| What to do |
For each of the rows below, rewrite its text as a numbered list with one line per item, leaving out any blank lines.

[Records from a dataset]

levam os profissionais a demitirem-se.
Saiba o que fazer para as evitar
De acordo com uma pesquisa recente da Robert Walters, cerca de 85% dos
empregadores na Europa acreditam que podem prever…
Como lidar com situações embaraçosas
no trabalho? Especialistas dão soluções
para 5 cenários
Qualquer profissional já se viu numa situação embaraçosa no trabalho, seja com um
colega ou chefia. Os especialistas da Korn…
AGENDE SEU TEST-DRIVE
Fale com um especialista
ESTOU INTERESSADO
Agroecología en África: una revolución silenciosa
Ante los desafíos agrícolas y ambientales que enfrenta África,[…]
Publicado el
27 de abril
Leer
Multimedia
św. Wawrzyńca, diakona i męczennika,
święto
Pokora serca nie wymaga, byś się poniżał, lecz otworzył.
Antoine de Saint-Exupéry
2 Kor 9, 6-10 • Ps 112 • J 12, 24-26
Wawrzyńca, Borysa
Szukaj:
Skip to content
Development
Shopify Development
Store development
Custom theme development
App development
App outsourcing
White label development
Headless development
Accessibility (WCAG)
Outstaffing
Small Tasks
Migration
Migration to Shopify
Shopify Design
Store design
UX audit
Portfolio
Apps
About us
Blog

| Reply |
1. levam os profissionais a demitirem-se.
2. Saiba o que fazer para as evitar
3. De acordo com uma pesquisa recente da Robert Walters, cerca de 85% dos
4. empregadores na Europa acreditam que podem prever…
5. Como lidar com situações embaraçosas
6. no trabalho? Especialistas dão soluções
7. para 5 cenários
8. Qualquer profissional já se viu numa situação embaraçosa no trabalho, seja com um
9. colega ou chefia. Os especialistas da Korn…
10. AGENDE SEU TEST-DRIVE
11. Fale com um especialista
12. ESTOU INTERESSADO
13. Agroecología en África: una revolución silenciosa
14. Ante los desafíos agrícolas y ambientales que enfrenta África,[…]
15. Publicado el
16. 27 de abril
17. Leer
18. Multimedia
19. św. Wawrzyńca, diakona i męczennika,
20. święto
21. Pokora serca nie wymaga, byś się poniżał, lecz otworzył.
22. Antoine de Saint-Exupéry
23. 2 Kor 9, 6-10 • Ps 112 • J 12, 24-26
24. Wawrzyńca, Borysa
25. Szukaj:
26. Skip to content
27. Development
28. Shopify Development
29. Store development
30. Custom theme development
31. App development
32. App outsourcing
33. White label development
34. Headless development
35. Accessibility (WCAG)
36. Outstaffing
37. Small Tasks
38. Migration
39. Migration to Shopify
40. Shopify Design
41. Store design
42. UX audit
43. Portfolio
44. Apps
45. About us
46. Blog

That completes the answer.